Implications pour l'industrie taïwanaise : analyse par segment
Nous expliquons ici pourquoi ce signal comporte des enjeux et des plans d'action très différents selon la position des acteurs locaux dans la chaîne de valeur
Pour les imprimeurs de taille moyenne et les spécialistes de la personnalisation textile, cette évolution valide la viabilité économique de l'impression numérique. La feuille de route comporte trois étapes :
・Premièrement, tester la demande en sous-traitant des commandes de pièces uniques ou de petites séries complexes. Cela permet de valider la rentabilité et les rendements sur des volumes inférieurs à 500 pièces avant d'investir dans des équipements lourds
・Deuxièmement, évaluer le coût total de possession plutôt que le prix d'achat de la machine. L'analyse financière doit intégrer les encres, les licences logicielles, les traitements pré/post-impression et le taux d'utilisation de la ligne de production, car les marges des constructeurs se déplacent vers ces éléments récurrents [1]

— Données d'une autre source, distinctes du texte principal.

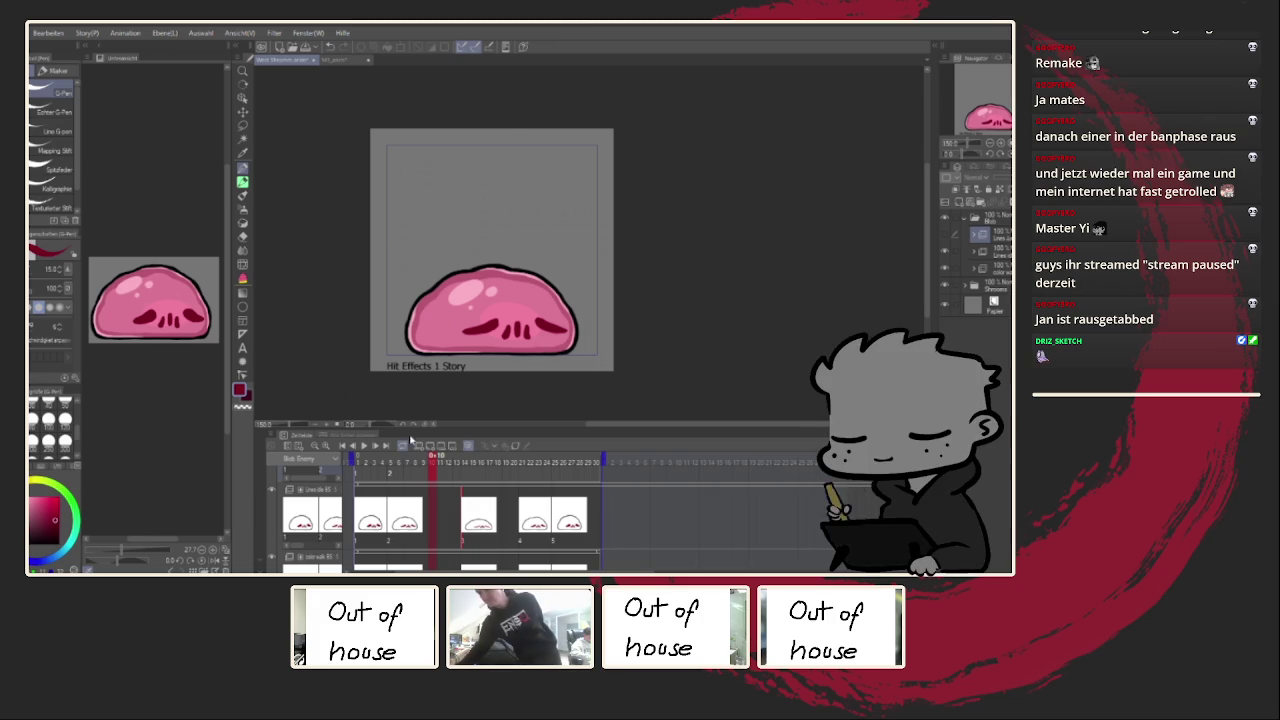
Step: Play back and stop the slime animation, then hide the blob's pink colour layer to show only line art
{"action": "left_click", "coordinate": [365, 447]}
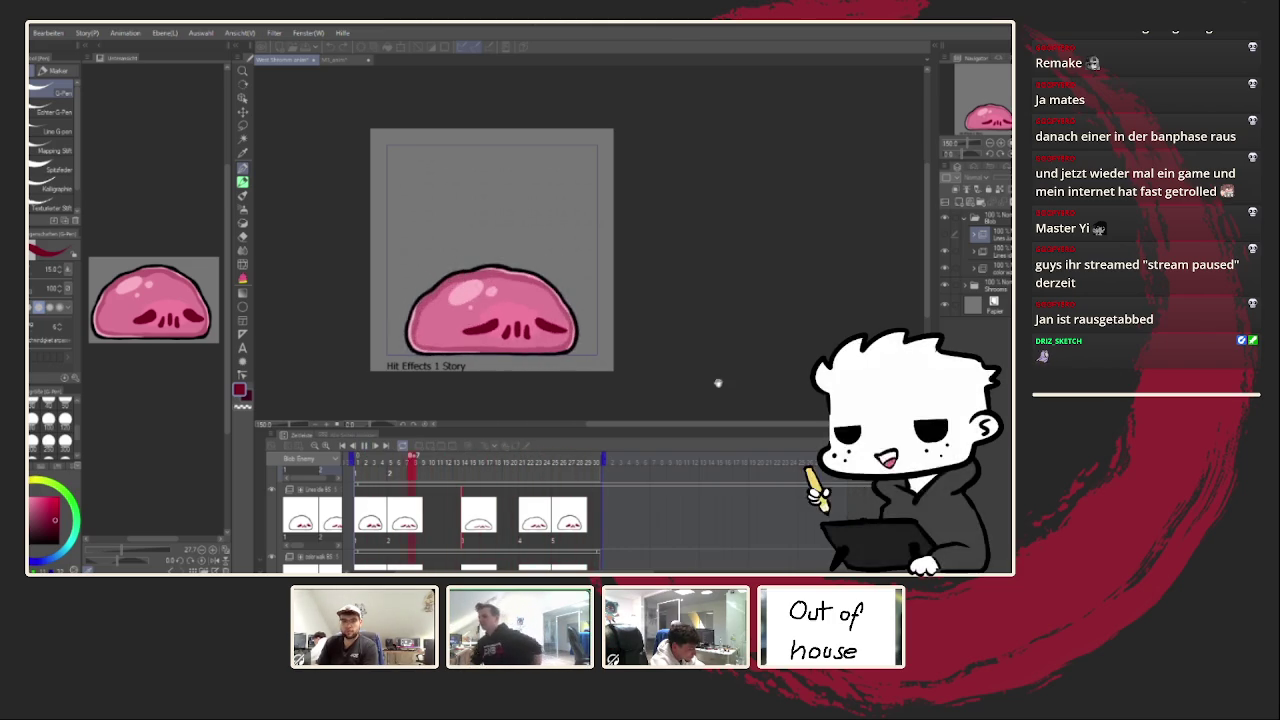
{"action": "key", "text": "space"}
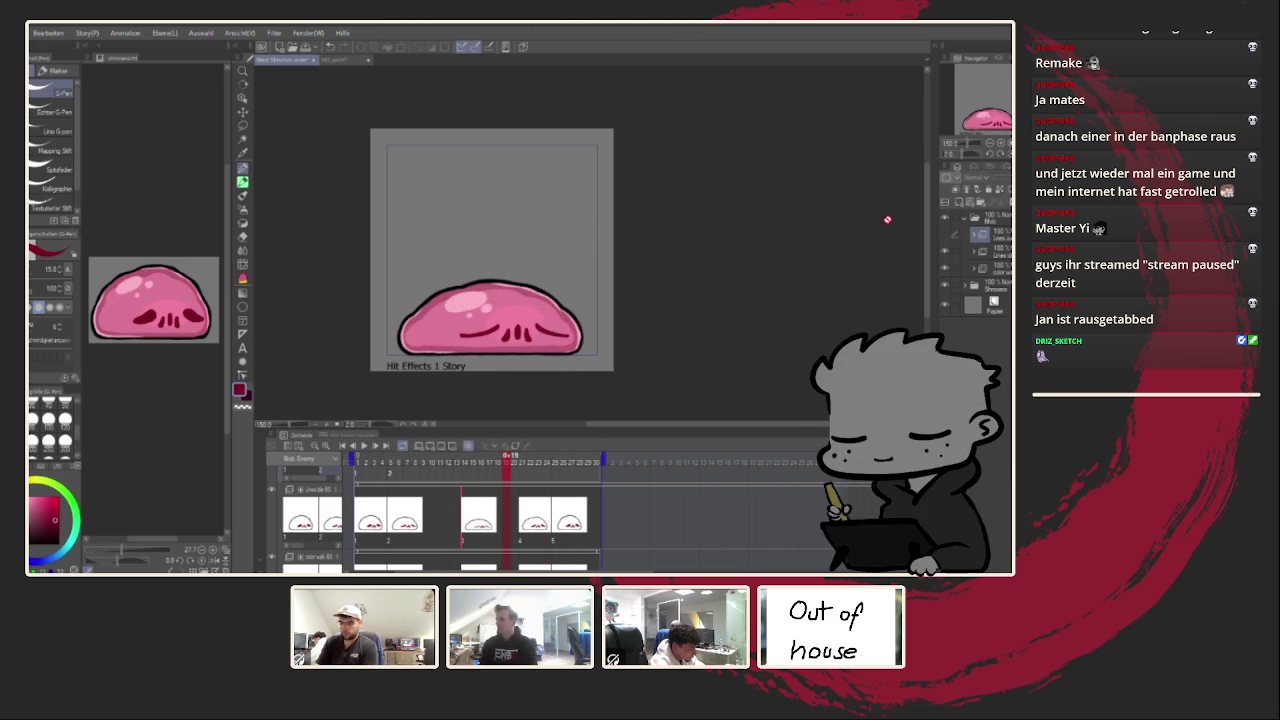
{"action": "left_click", "coordinate": [945, 252]}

・Troisièmement, considérer la finition et l'automatisation de la ligne comme les véritables goulets d'étranglement de la production. Il convient d'anticiper la capacité de séchage, de fixation des couleurs et de découpe pour éviter les temps d'arrêt
Pour les designers, la suppression des écrans de sérigraphie ouvre la voie à des créations exclusives et personnalisées auparavant hors de prix. Leur opportunité ne consiste pas à posséder les machines, mais à maîtriser la création de motifs et les chartes colorimétriques directement exploitables par l'impression numérique. En standardisant leurs fichiers pour les rendre compatibles avec le processus d'impression, ils peuvent négocier une plus grande valeur ajoutée avec les fabricants ou commercialiser directement de petites séries de produits propres
Pour les marques, l'implantation de Durst à Côme, combinée à des arguments écologiques [1], valide une stratégie d'approvisionnement en circuit court, réactive et zéro déchet. Pour les lancements de produits tests ou les collections éphémères, le numérique accélère le cycle de développement. Il devient possible de produire en petites quantités pour tester le marché avant de lancer une production de masse, tout en exigeant des fabricants des preuves vérifiables de constance colorimétrique et de procédés écoresponsables pour servir leur communication ESG [1]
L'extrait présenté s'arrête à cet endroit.